[[ DATA LISTING open ]]

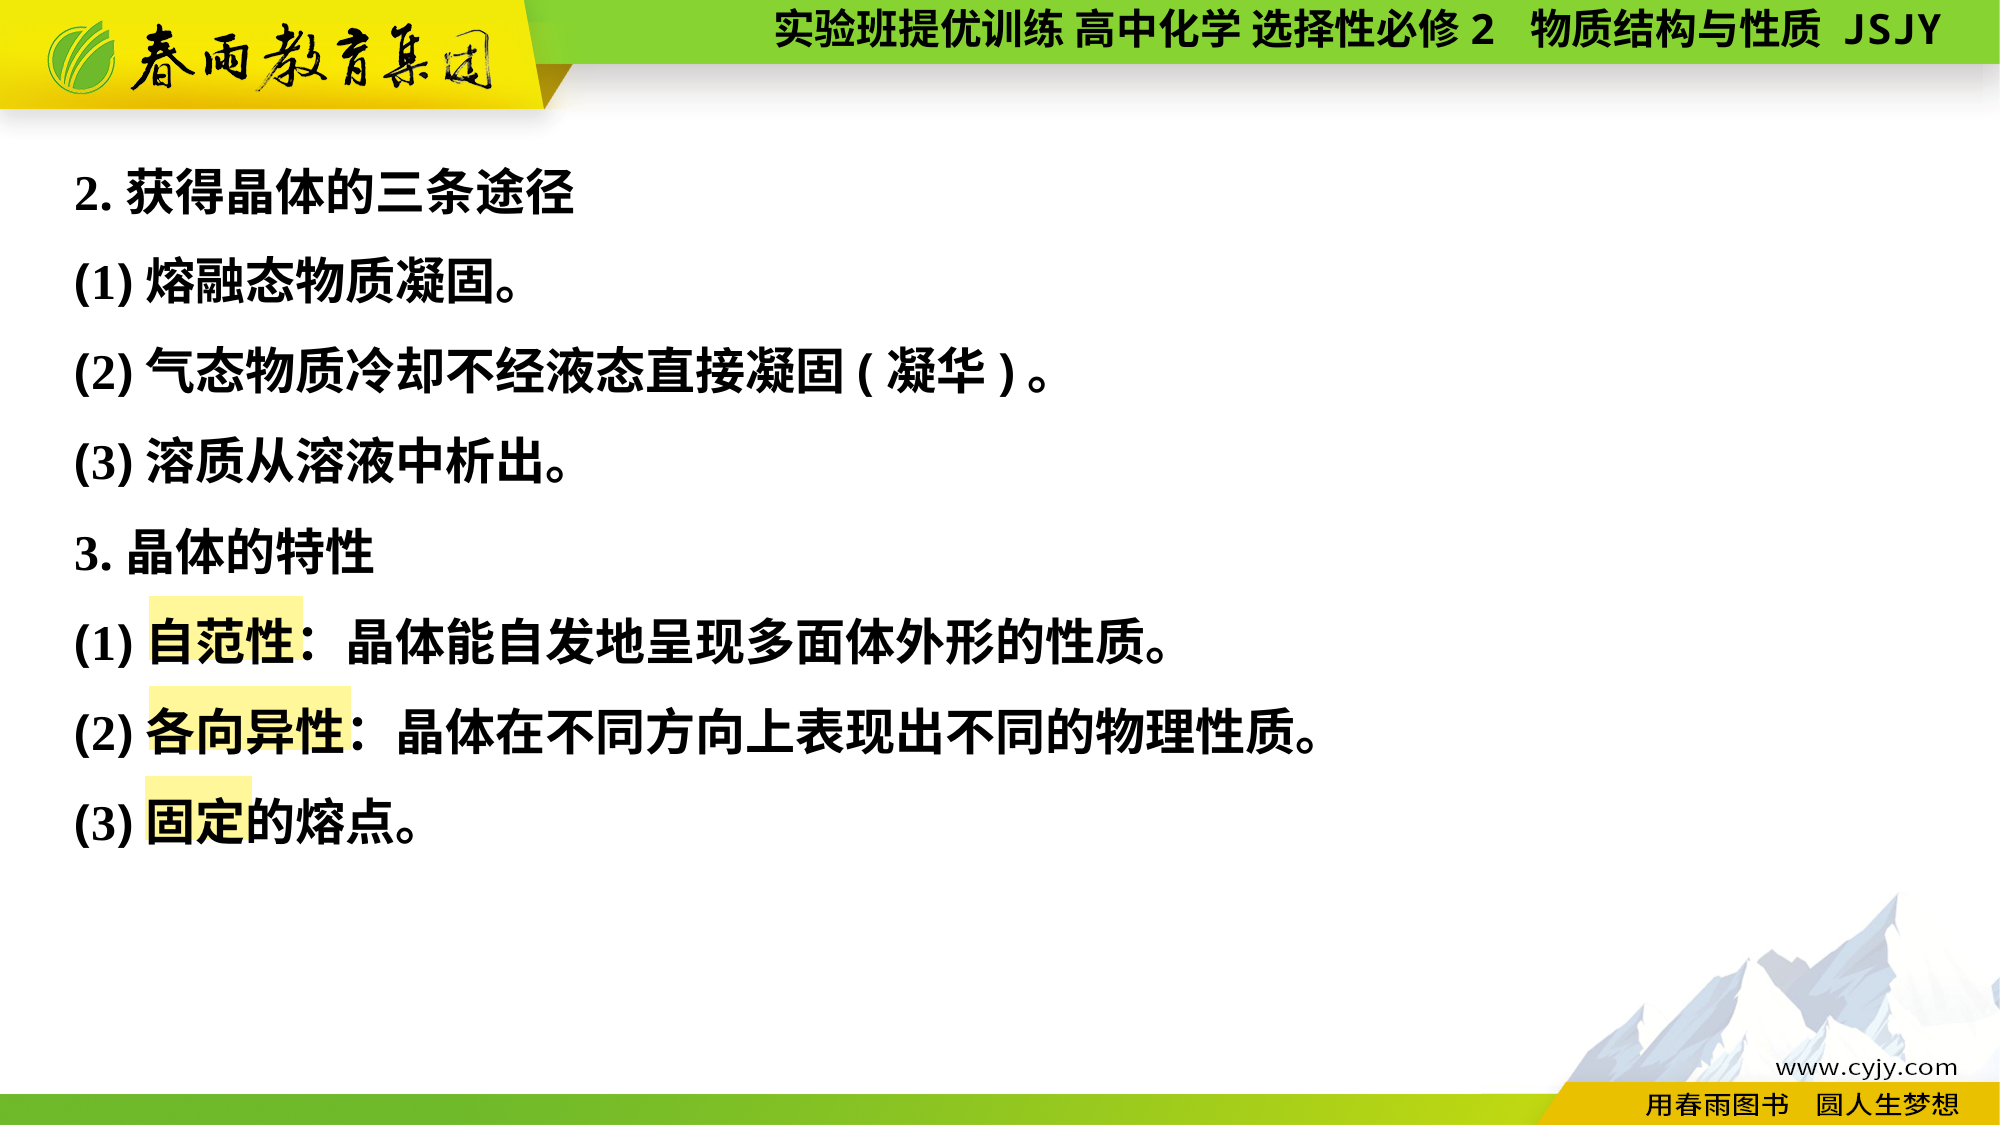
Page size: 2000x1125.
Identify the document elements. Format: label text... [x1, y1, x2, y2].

list 2.获得晶体的三条途径 (1)熔融态物质凝固。 (2)气态物质冷却不经液态直接凝固(凝华)。 (3)溶质从溶液中析出。 3.晶体的特性 (1)自范性：晶体能自发地呈现多面体外形的性质。 (2)各向异性：晶体在不同方向上表现出不同的物理性质。 (3)固定的熔点。 [59, 122, 1944, 865]
picture [0, 0, 2000, 1125]
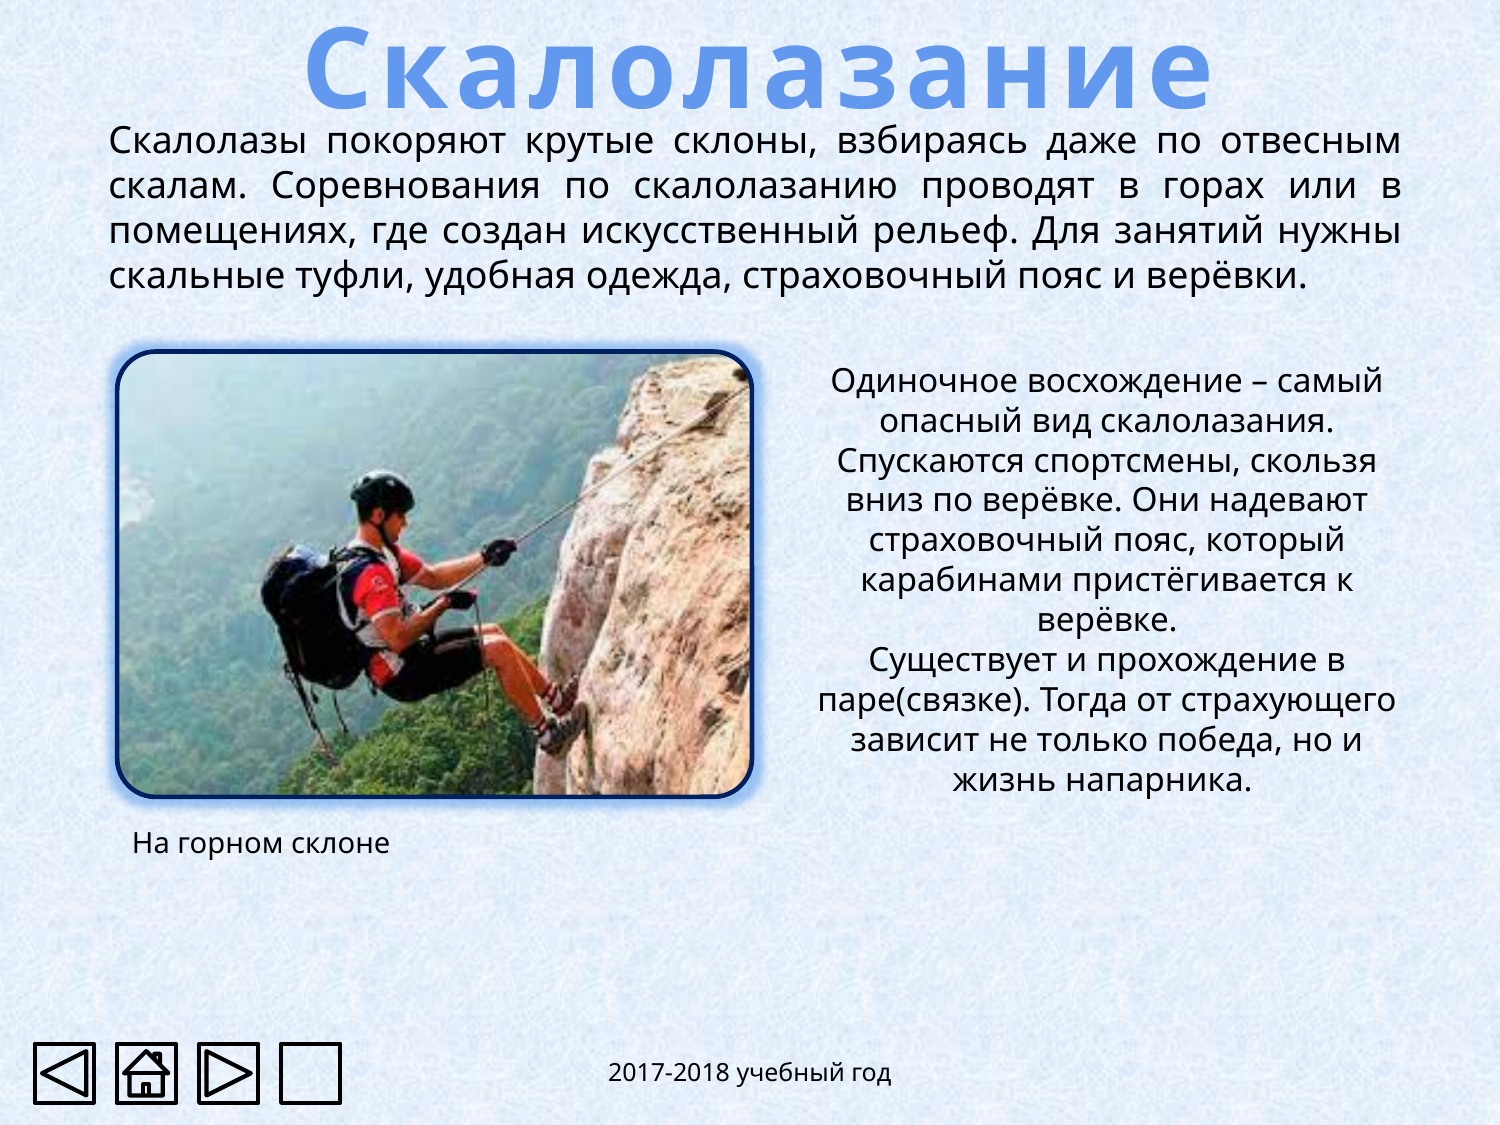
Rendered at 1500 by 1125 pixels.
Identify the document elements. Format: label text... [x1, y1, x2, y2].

picture [116, 351, 753, 798]
text_box На горном склоне [117, 816, 516, 867]
title Скалолазание [86, 11, 1395, 116]
text_box Скалолазы покоряют крутые склоны, взбираясь даже по отвесным скалам. Соревнования по скалолазанию проводят в горах или в помещениях, где создан искусственный рельеф. Для занятий нужны скальные туфли, удобная одежда, страховочный пояс и верёвки. [93, 108, 1418, 304]
text_box Одиночное восхождение – самый опасный вид скалолазания. Спускаются спортсмены, скользя вниз по верёвке. Они надевают страховочный пояс, который карабинами пристёгивается к верёвке. Существует и прохождение в паре(связке). Тогда от страхующего зависит не только победа, но и жизнь напарника. [785, 351, 1430, 806]
footer 2017-2018 учебный год [550, 1041, 950, 1102]
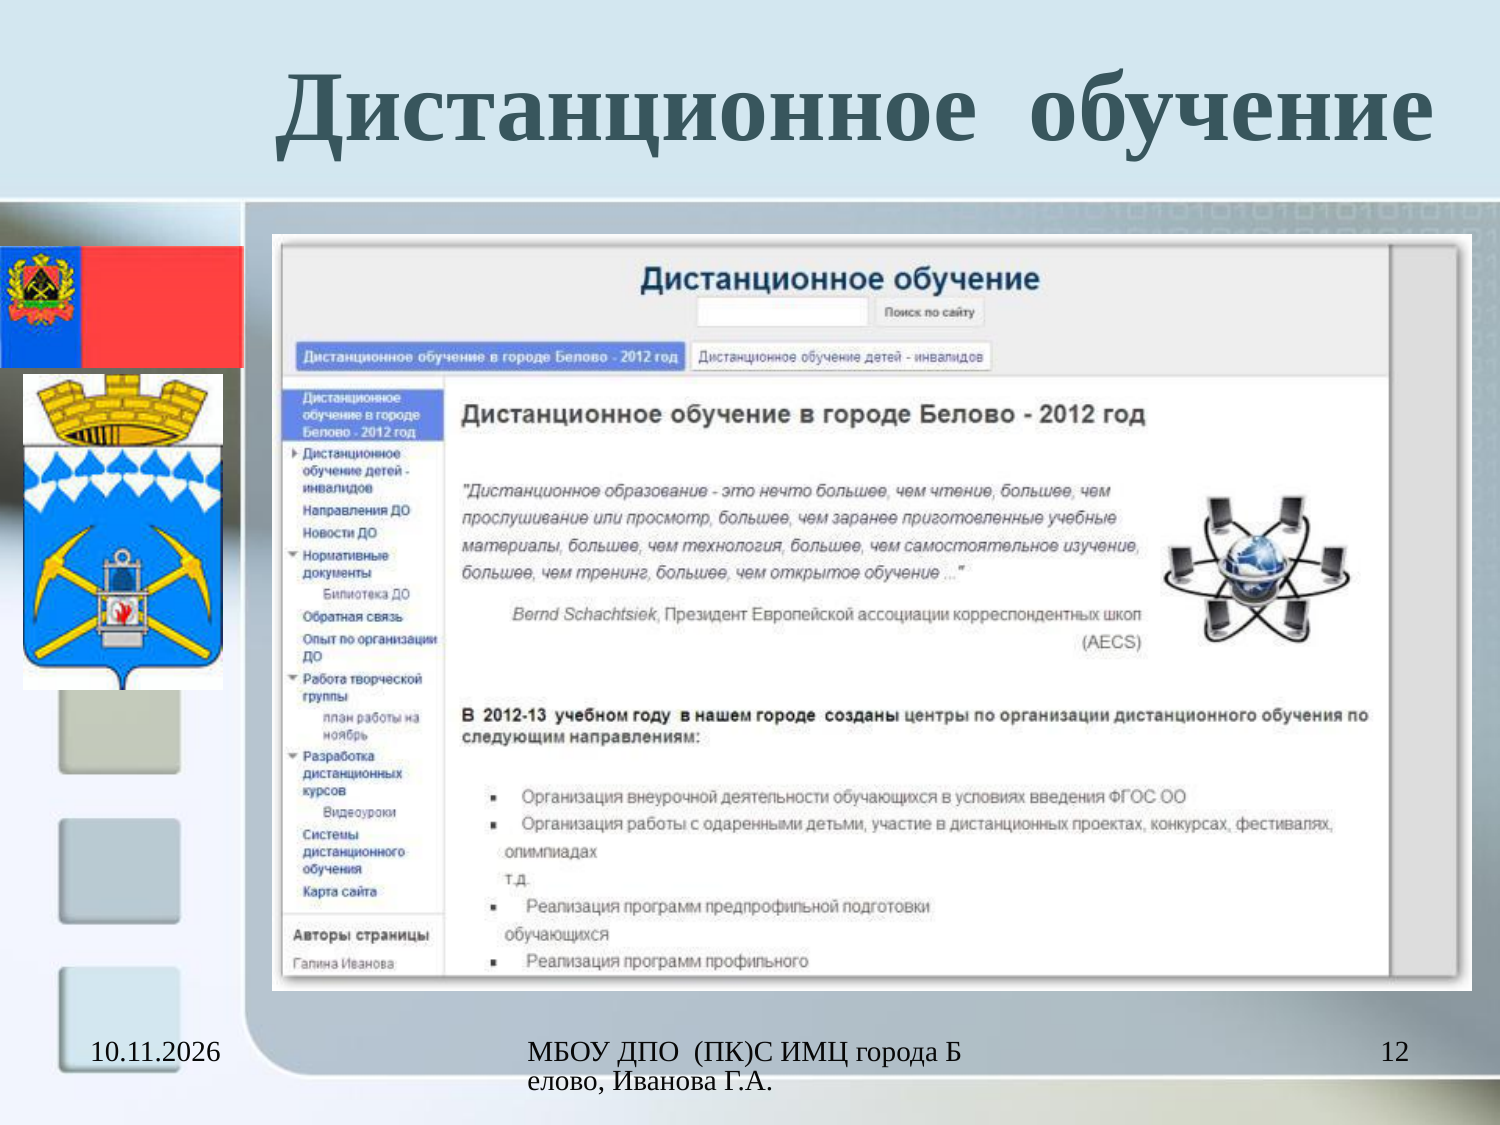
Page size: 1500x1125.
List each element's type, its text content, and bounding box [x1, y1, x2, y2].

slide_number 12 [1074, 1024, 1426, 1103]
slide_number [74, 1024, 426, 1103]
footer МБОУ ДПО (ПК)С ИМЦ города Белово, Иванова Г.А. [512, 1024, 988, 1103]
picture [0, 0, 1500, 1125]
title Дистанционное обучение [249, 12, 1462, 188]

[[ DATA LISTING closed ]]

#### AIM OF THE EXERCISE:
A verbatim copy of every record is required, with all pictures excluded.

#### EXERCISE OUTPUT:
Page size: 2000x1125.
Identify the document elements. Format: label text... [x1, y1, x2, y2].

list 2.获得晶体的三条途径 (1)熔融态物质凝固。 (2)气态物质冷却不经液态直接凝固(凝华)。 (3)溶质从溶液中析出。 3.晶体的特性 (1)自范性：晶体能自发地呈现多面体外形的性质。 (2)各向异性：晶体在不同方向上表现出不同的物理性质。 (3)固定的熔点。 [59, 122, 1944, 865]
picture [0, 0, 2000, 1125]
Rendered at 1500 by 1125 pixels.
Identify the document elements. Format: label text... [x1, y1, x2, y2].

picture [116, 351, 753, 798]
text_box На горном склоне [117, 816, 516, 867]
title Скалолазание [86, 11, 1395, 116]
text_box Скалолазы покоряют крутые склоны, взбираясь даже по отвесным скалам. Соревнования по скалолазанию проводят в горах или в помещениях, где создан искусственный рельеф. Для занятий нужны скальные туфли, удобная одежда, страховочный пояс и верёвки. [93, 108, 1418, 304]
text_box Одиночное восхождение – самый опасный вид скалолазания. Спускаются спортсмены, скользя вниз по верёвке. Они надевают страховочный пояс, который карабинами пристёгивается к верёвке. Существует и прохождение в паре(связке). Тогда от страхующего зависит не только победа, но и жизнь напарника. [785, 351, 1430, 806]
footer 2017-2018 учебный год [550, 1041, 950, 1102]
Page size: 1500x1125.
List each element's type, its text content, and bounding box [x1, y1, x2, y2].

slide_number 12 [1074, 1024, 1426, 1103]
slide_number [74, 1024, 426, 1103]
footer МБОУ ДПО (ПК)С ИМЦ города Белово, Иванова Г.А. [512, 1024, 988, 1103]
picture [0, 0, 1500, 1125]
title Дистанционное обучение [249, 12, 1462, 188]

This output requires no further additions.